* Exercise objective
Can you copy the carrot cake recipe word for word, from "Plus 1h 30m" up to and including "with baking parchment."?

* Document section

>>>>>

Spiced, oil-based, properly carroty — and topped with the cream cheese frosting that actually pipes. The kind of cake that gets better the day after it is baked.

Prep
25 min
Bake
30 min
Serves
12 slices
Difficulty
Easy

Plus 1h 30m cooling / chilling time

Method

  1. 1

    Preheat the oven to 175°C (155°C fan / 350°F / Gas 4). Grease two 20cm (8-inch) round sandwich tins and line the bases with baking parchment.

  2. 2

    Whisk the flour, baking powder, bicarbonate of soda, salt, cinnamon, nutmeg, and ginger together in a medium bowl. Set aside.

  3. 3

    In a large bowl, whisk the eggs, both sugars, oil, vanilla, and orange zest together until smooth and the sugar starts to dissolve into the wet mix — about 1 minute. The mixture should look glossy and slightly thickened.

  4. 4

    Add the dry ingredients to the wet in two additions, folding gently with a spatula until almost combined — a few floury streaks are fine. Fold in the grated carrot, walnuts, and sultanas if using. Stop as soon as everything is evenly distributed; over-folding gives a tough crumb.

  5. 5

    Divide the batter equally between the two tins (weigh after filling for even layers) and smooth the tops. Bake for 28–32 minutes, until golden, the tops spring back to a light touch, and a skewer in the centre comes out clean.

<<<<<

* Records

>>>>>

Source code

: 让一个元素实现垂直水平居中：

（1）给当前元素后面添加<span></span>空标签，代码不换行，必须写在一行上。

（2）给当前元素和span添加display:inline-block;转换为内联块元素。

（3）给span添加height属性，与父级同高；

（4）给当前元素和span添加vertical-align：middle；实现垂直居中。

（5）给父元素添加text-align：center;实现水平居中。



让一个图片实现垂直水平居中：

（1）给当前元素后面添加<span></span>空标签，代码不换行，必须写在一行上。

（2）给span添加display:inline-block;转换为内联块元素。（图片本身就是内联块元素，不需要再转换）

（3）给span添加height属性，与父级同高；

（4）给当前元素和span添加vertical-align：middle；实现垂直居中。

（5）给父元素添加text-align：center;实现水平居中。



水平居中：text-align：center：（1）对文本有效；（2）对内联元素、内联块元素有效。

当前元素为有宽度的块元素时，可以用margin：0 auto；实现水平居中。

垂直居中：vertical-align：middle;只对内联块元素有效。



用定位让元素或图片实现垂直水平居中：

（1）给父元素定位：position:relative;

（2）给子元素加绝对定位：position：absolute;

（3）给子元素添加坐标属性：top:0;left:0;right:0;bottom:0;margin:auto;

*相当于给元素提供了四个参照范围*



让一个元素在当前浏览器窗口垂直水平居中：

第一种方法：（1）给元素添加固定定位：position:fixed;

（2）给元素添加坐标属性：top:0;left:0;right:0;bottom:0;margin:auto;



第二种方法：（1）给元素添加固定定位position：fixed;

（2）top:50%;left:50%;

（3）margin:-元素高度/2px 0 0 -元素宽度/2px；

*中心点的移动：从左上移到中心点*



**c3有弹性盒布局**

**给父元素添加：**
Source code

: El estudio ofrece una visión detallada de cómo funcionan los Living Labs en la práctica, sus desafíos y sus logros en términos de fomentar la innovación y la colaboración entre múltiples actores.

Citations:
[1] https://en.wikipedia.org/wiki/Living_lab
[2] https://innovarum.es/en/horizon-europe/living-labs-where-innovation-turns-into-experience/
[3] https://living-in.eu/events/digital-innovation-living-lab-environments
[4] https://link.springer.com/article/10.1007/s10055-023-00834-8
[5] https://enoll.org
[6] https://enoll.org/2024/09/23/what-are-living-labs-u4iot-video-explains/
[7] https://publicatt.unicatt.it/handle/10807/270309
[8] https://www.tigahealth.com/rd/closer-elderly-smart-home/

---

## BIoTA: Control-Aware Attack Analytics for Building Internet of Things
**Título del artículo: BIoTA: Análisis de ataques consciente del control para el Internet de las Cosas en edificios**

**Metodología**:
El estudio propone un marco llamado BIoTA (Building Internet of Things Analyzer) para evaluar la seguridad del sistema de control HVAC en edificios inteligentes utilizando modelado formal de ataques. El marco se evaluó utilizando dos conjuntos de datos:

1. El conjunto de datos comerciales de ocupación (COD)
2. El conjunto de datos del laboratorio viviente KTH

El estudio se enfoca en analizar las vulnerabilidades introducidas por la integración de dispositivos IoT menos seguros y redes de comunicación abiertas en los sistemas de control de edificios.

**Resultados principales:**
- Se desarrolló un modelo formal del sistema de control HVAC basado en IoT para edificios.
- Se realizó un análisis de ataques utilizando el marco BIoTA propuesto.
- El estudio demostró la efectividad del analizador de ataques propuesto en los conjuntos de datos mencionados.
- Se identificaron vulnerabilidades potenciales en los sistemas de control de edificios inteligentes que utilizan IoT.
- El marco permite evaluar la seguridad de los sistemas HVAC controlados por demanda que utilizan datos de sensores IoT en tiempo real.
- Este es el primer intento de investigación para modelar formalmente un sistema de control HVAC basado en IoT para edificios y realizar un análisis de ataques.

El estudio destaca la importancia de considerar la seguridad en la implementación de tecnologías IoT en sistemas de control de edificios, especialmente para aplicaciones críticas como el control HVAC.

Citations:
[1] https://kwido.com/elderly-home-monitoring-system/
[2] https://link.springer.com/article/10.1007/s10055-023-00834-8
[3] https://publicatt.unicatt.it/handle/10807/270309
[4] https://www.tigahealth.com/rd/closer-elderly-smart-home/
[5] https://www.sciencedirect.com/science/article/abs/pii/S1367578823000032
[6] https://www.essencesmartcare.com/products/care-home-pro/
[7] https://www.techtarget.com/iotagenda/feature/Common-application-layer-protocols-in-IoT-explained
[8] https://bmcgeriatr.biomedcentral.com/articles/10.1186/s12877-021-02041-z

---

<<<<<

* Reply to the exercise
Plus 1h 30m cooling / chilling time

Method

  1. 1

    Preheat the oven to 175°C (155°C fan / 350°F / Gas 4). Grease two 20cm (8-inch) round sandwich tins and line the bases with baking parchment.